To address this distributed learning over wireless networks, federated learning is a promising candidate. Federated learning is a distributed machine learning paradigm that pushes the learning and computation into the end-devices to improve communication efficiency and privacy. It trains a global objective function (learning task) using a central server and a subset of all nodes, which use their own local data to solve a local objective function, through an iterative process between the devices and the central server. Unlike other centralized and distributed machine learning techniques, federated learning is designed for scenarios in which the devices have to send a limited number of messages, the devices do not share the raw data, and are heterogeneous in the data and in the computation capabilities.
Unfortunately, the state-of-the-art of federated learning is still unsuitable for wireless networks. The main limitation is that the joint investigation of federated learning and wireless communications needs is not present in the current literature, especially for devices that have low battery capacity that need to transmit high data rates in a very short time. To achieve this integration, there are still some challenges. First, federated learning algorithms must comply with the communication requirements of low latency, high reliability, high data rates and energy constraints of devices. Second, the resource allocation algorithms of wireless networks must consider the learning model and the learning task.
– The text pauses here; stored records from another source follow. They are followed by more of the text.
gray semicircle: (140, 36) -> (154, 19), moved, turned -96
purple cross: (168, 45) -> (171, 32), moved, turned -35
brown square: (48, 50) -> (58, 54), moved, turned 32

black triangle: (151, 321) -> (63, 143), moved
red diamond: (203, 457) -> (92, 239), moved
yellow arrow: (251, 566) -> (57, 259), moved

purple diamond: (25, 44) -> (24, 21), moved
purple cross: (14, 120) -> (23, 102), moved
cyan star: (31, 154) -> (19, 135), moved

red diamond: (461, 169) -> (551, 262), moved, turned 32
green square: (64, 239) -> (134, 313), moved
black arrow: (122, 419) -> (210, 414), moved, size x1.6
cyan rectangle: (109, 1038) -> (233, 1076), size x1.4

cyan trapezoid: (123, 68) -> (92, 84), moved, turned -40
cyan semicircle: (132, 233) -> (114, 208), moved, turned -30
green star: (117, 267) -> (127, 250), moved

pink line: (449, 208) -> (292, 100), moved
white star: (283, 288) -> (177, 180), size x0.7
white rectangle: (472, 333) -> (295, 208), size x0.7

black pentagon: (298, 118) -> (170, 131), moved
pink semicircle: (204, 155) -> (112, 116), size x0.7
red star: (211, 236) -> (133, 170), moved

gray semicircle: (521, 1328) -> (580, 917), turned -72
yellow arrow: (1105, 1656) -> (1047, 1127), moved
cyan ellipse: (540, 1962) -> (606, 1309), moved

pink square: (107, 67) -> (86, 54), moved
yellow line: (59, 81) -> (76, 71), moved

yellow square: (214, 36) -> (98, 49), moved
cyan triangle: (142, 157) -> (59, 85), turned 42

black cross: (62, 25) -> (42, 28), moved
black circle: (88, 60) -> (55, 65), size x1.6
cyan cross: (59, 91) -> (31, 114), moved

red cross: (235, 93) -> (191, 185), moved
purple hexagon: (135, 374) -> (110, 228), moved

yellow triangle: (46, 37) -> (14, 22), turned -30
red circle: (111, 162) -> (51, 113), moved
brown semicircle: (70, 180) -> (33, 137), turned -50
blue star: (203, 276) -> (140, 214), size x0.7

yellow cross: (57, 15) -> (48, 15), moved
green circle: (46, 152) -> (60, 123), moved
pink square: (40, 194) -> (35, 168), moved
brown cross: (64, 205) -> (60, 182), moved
In this project, we study the fundaments of federated learning over vehicular networks, specifically when the learning task is on vehicular applications, such as object detection. We consider a system operating in a realistic cellular environment with many antennas at the server and single-antenna vehicles. We model the system such that the communication requirements are included in the theoretical formulation. We analyse the convergence of the proposed learning method when fulfilling such requirements. We formulate a mathematical problem to maximize the speed of convergence while considering the communication requirements, the vehicles that participate in the training, the number of communication resources to be assigned, and the transmit power of each vehicle. The formulated problem is very complex, so we propose a suboptimal solution. Using our proposed solution, we intend to analyse complicated scenarios, such as more antennas, vehicles, and bigger datasets, in an efficient manner.